From the other end of things, I remember the first time I saw a positive review for one of my pieces. I was stoked. This person probably will never understand why I think they are so totally awesome—even if they never feel the same about anything else I ever do.
Back to the site…I got to Tokyo. Kinda freaked out. Emailed someone who ran a different fan site:

I’ve just bought a domain for a Ryan Johnson fan site, but it’s the morning after and I’m having cold feet, so please tell me that you’ve had some positive feedback from someone other than me. 🙂

This is where people you don’t know from Adam will leap to help you.

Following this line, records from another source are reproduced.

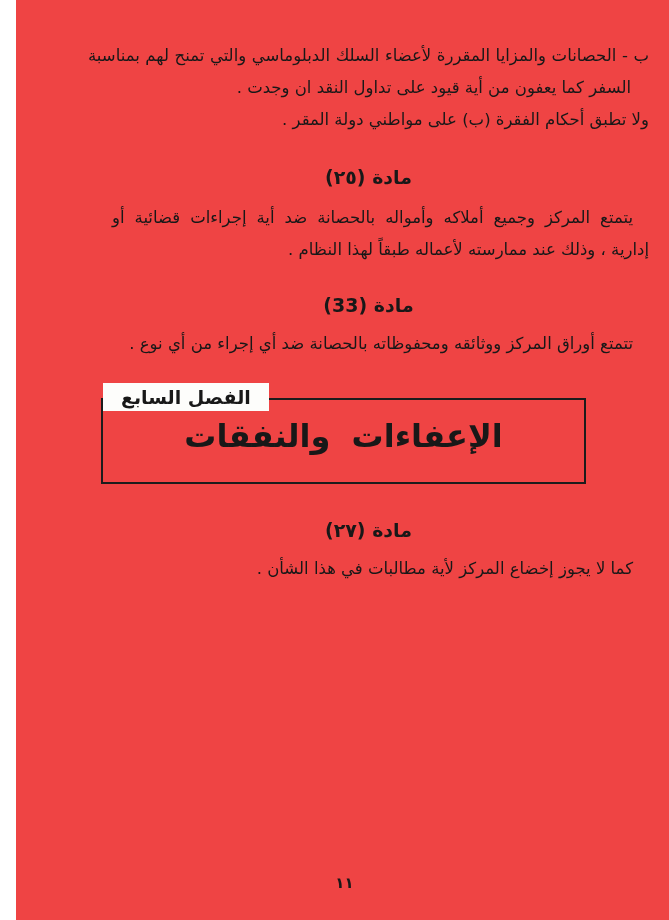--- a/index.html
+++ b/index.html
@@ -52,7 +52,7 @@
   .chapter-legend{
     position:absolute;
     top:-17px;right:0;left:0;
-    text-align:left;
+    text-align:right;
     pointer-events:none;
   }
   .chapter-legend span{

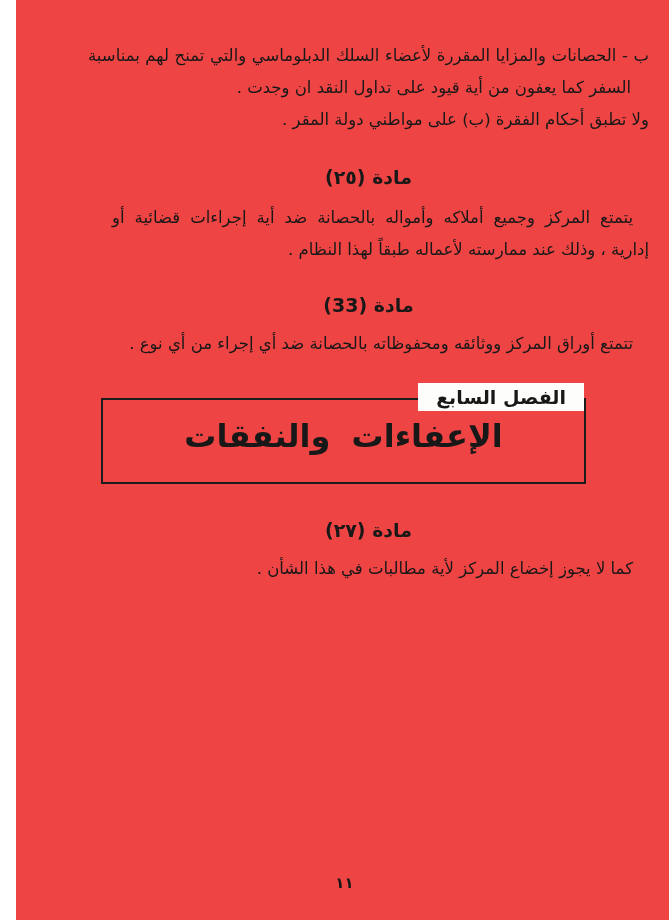--- a/index.html
+++ b/index.html
@@ -109,7 +109,7 @@
       <div class="chapter-legend">
         <span>الفصل السابع</span>
       </div>
-      <div class="chapter-title">الإعفاءات والنفقات</div>
+      <div class="chapter-title">الإعفاءات الضريبية</div>
     </div>
 
     <h2 class="article-heading mt-h27">مادة (٢٧)</h2>

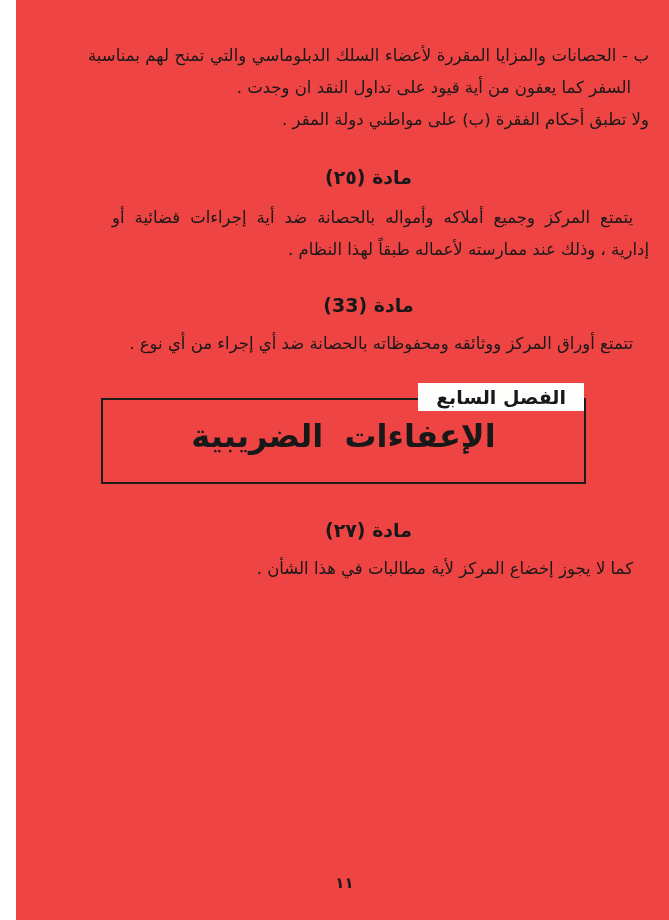--- a/index.html
+++ b/index.html
@@ -117,6 +117,7 @@
       <div class="line ind">كما لا يجوز إخضاع المركز لأية مطالبات في هذا الشأن .</div>
     </div>
     <div class="para mt-p4">
+      <div class="line just ind">كما لا تخضع لهذه الضريبة الأجور والنفقات وأية مدفوعات أخرى تصرف</div>
     </div>
 
   </div>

Most people in the limelight are happy with a fansite, as long as it goes easy on the gushing, treats them as human beings without objectifying them and respects their private lives.

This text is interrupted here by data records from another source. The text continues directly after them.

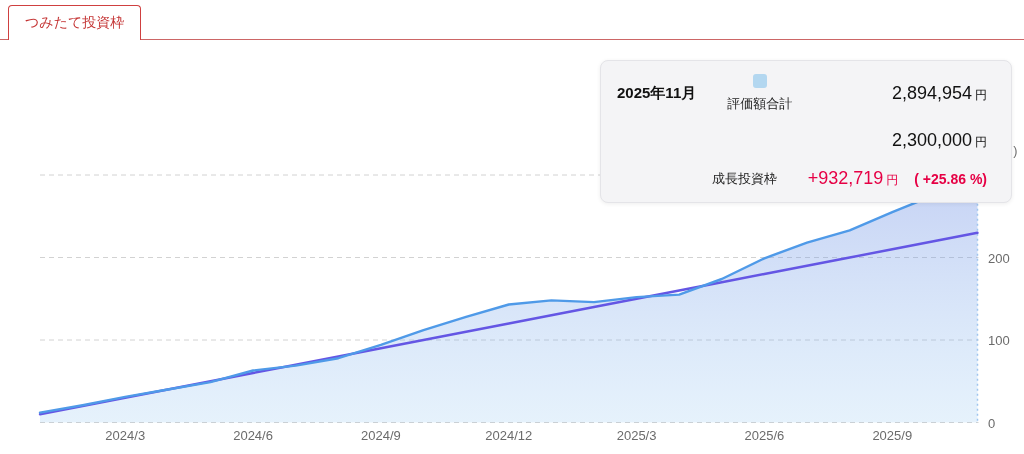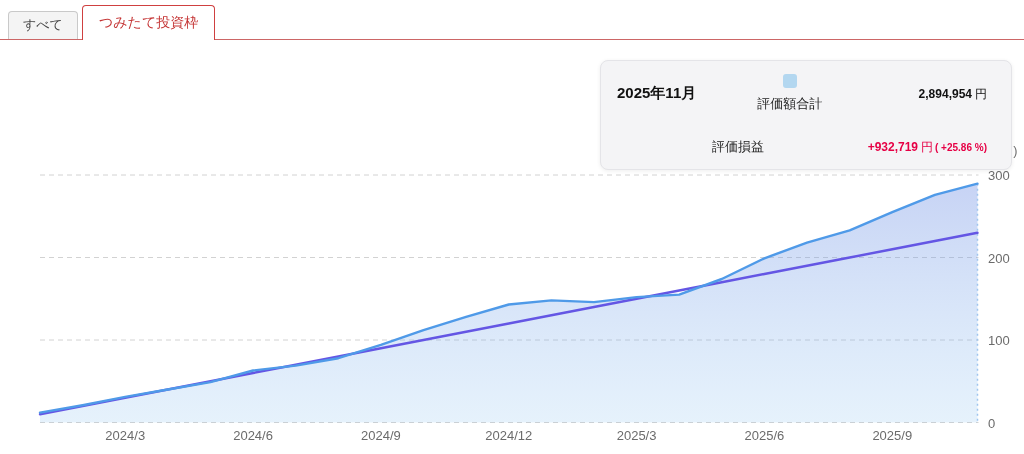--- a/index.html
+++ b/index.html
@@ -51,7 +51,6 @@
 <body>
 
 <div class="tabbar">
-  <div class="tab">すべて</div>
   <div class="tab selected">つみたて投資枠</div>
 </div>
 

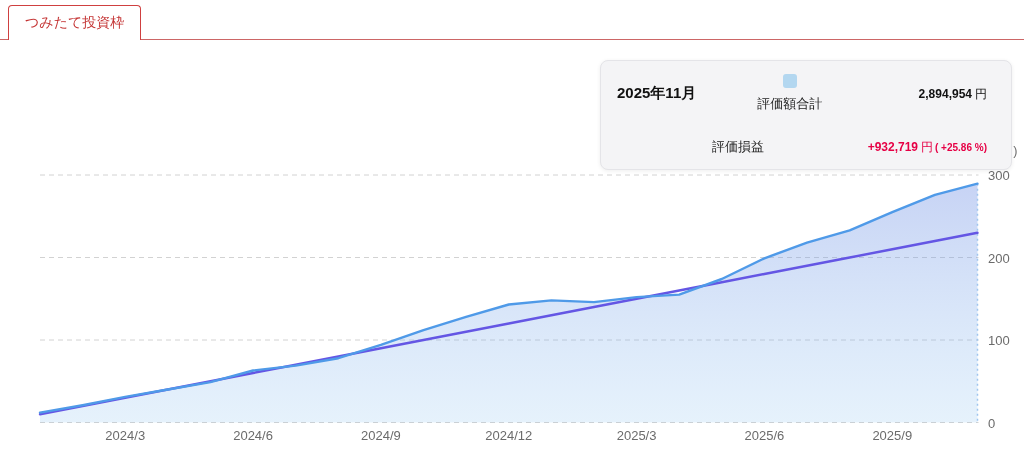--- a/index.html
+++ b/index.html
@@ -33,7 +33,7 @@
     box-shadow:0 1px 4px rgba(0,0,0,.07);
     padding:13px 24px 13px 16px;
     display:grid; grid-template-columns:95px 1fr auto;
-    row-gap:24px; align-items:center;
+    row-gap:17px; align-items:center;
   }
   .tt-date { grid-column:1; font-size:15px; font-weight:bold; color:#111; }
   .tt-leg { display:flex; align-items:center; gap:7px; font-size:13px; color:#222; }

Which is really good advice for dealing with anyone, and not different than I’d planned. I can’t handle the fan sites that are populated by stalkerazzi photos. I hope that fan site runner gets some happy feedback from their person eventually.
However, it was a couple more weeks before I told Rick about the fan site, though that was partly because I was in the Maldives and he was not….

Stuff I Learned

I’ve always thought of myself an audio person rather than a visual person. In high school, I was in band, marching band, orchestra, dance band, and choir at the same time. I studied sound recording (audio and film) in college. I’m generally more interested in how someone sounds than how they look.
I’ll often identify actors by voice long before I recognize their face (due to lighting, makeup, and the general chameleon-like nature of actors in their profession).
However, suddenly having (way) more than a thousand pictures of an actor’s career in front of me and having to pick and choose which made the cut and which didn’t — things started to click.
I’ve never really liked animated movies. Sure, I can enjoy them, but I never deeply bond with them. If you asked me why, I’d have said: the limited facial expressiveness doesn’t bridge my suspension of disbelief.
And that’s true, as far as that answer goes, but the real answer runs far more deeply than that, and I really had never put two and two together.
People’s facial expressiveness mattered to me far more than I realized. I tend to take people at face value, and I realized that I was getting far more of that “face value” from facial expression than I’d been aware of.
I started thinking about people I liked—the colleague you joke with, the person who sticks out at an event you attend—and realized that many of them had more expressive faces than average.
And, unfortunately, people whose faces are less expressive than average are generally people whose faces aren’t as memorable for me unless they say something that’s particularly memorable.
As I sorted through the pictures and tried to get good screen captures for the fan site I was building, I finally understood a whole lot more about why I hated YouTube so much, why I preferred Vimeo, why I liked BluRay and hated standard def, and why I generally loathed streaming media. The lossiness of video, particularly streaming formats, cuts a lot of the facial expression detail. I kept feeling like I was watching Odo from Star Trek: Deep Space Nine when his face was melting—not because of any issue with the acting or production, but because of the quality of the video I was viewing.
So while the fan site wasn’t a project I undertook to understand more about myself—it really was “Dude, I love your work”—it helped anyway.
I was nervous and strung out about announcing it, but he was very kind. It’s hard to pick a favorite out of all the pictures, but this one’s on my short list.